_GIVEN TEXT_:
---+---
Drupal Migration Tips

Microserve's picture
Nov 6th 2015

Credit: This blog post was written by Oliver Davies during his time at Microserve.

As part of our recent work on road.cc, we performed a large data migration and transformation of hundreds of thousands of rows of data into their new Drupal 7 site, including users, taxonomy terms, nodes and comments. We did this using a combination of the migrate, migrate_d2d and migrate_extras modules, as well as a custom module to house all of our own migration code. During this process, I’ve collated some tips and tricks that I found useful.

Use Drush

I’d suggest that you use Drush to run the migrate commands rather than using the Migrate UI. I’ve found it to be more robust because I’ve had migrations fail when being run via the migrate UI, only to run successfully when executed via Drush.

There are the main Drush migrate commands that you can run:

$ drush migrate-import (mi)
$ drush migrate-stop (mst)
$ drush migrate-reset-status (mrs)
$ drush migrate-rollback (mr)

To see a full list of the available Drush Migrate commands, run $ drush --filter=migrate.

Use prepareRow() and drush_print_r()

If you’re used to using functions like dpm(), dsm() or kpr() in your module code to find out a value of a variable, or what properties an array or object has, there's a similar function in Drush - drush_print_r(). This outputs data to the screen in the same way that PHP’s print_r() function does.
---+---
[Data records]
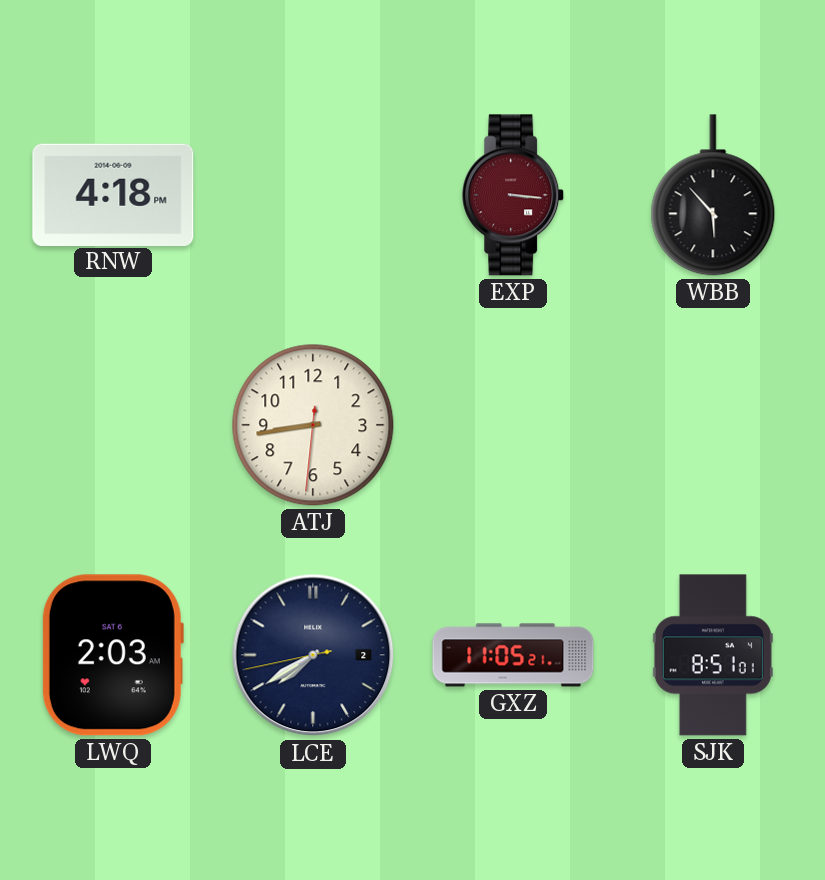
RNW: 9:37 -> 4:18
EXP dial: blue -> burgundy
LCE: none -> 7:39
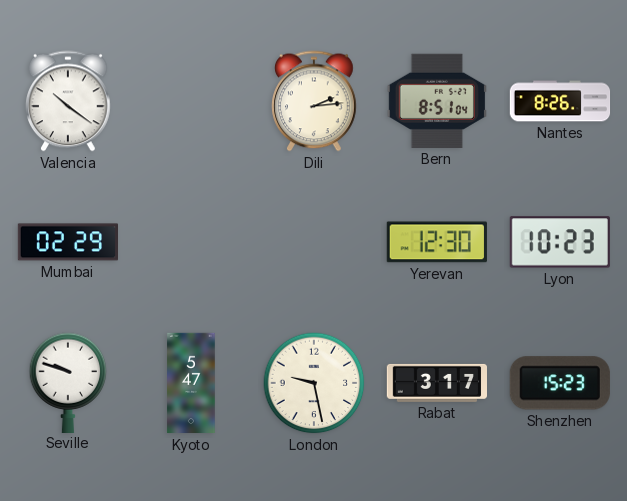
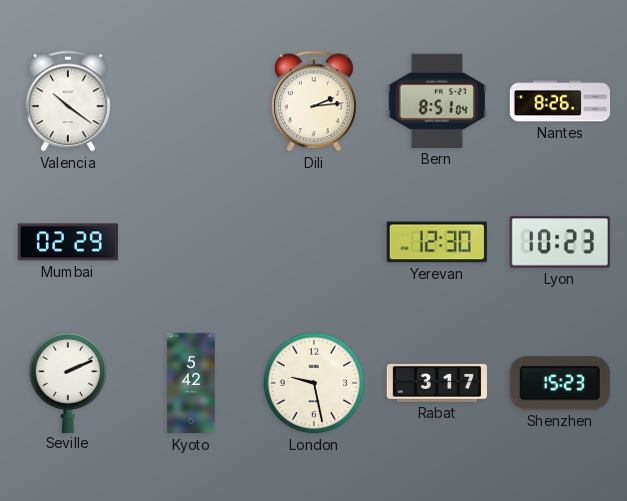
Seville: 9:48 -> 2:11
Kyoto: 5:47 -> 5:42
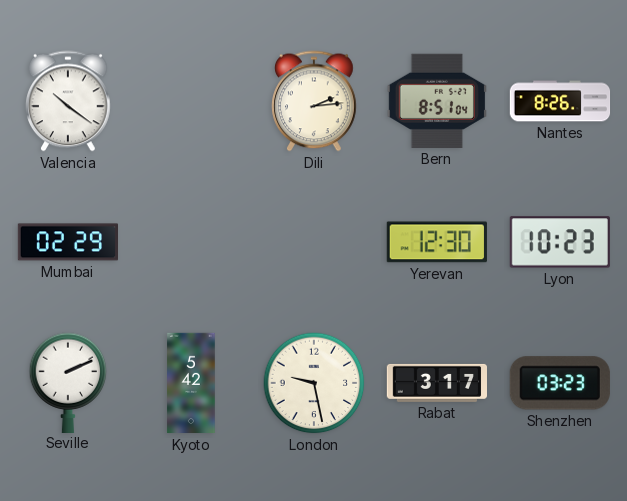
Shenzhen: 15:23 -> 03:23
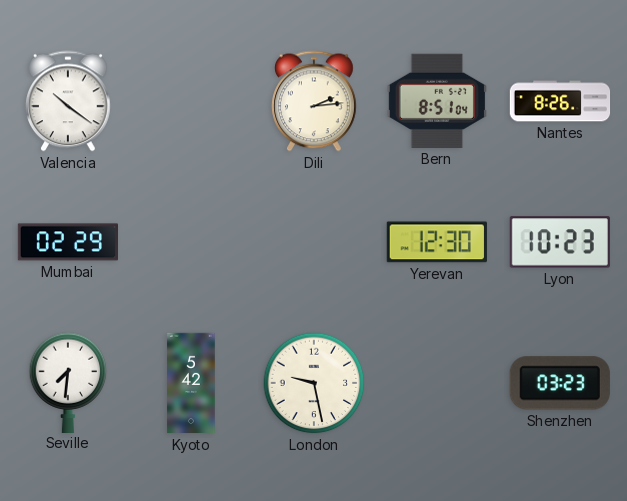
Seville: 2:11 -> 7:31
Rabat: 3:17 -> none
---+---
_WHAT IS BEING ASKED_: Write out the Drupal migration tips text word for word, starting at "To see a full" and ending at "print_r() function does.".

_RESULT OF THE EXERCISE_:
To see a full list of the available Drush Migrate commands, run $ drush --filter=migrate.

Use prepareRow() and drush_print_r()

If you’re used to using functions like dpm(), dsm() or kpr() in your module code to find out a value of a variable, or what properties an array or object has, there's a similar function in Drush - drush_print_r(). This outputs data to the screen in the same way that PHP’s print_r() function does.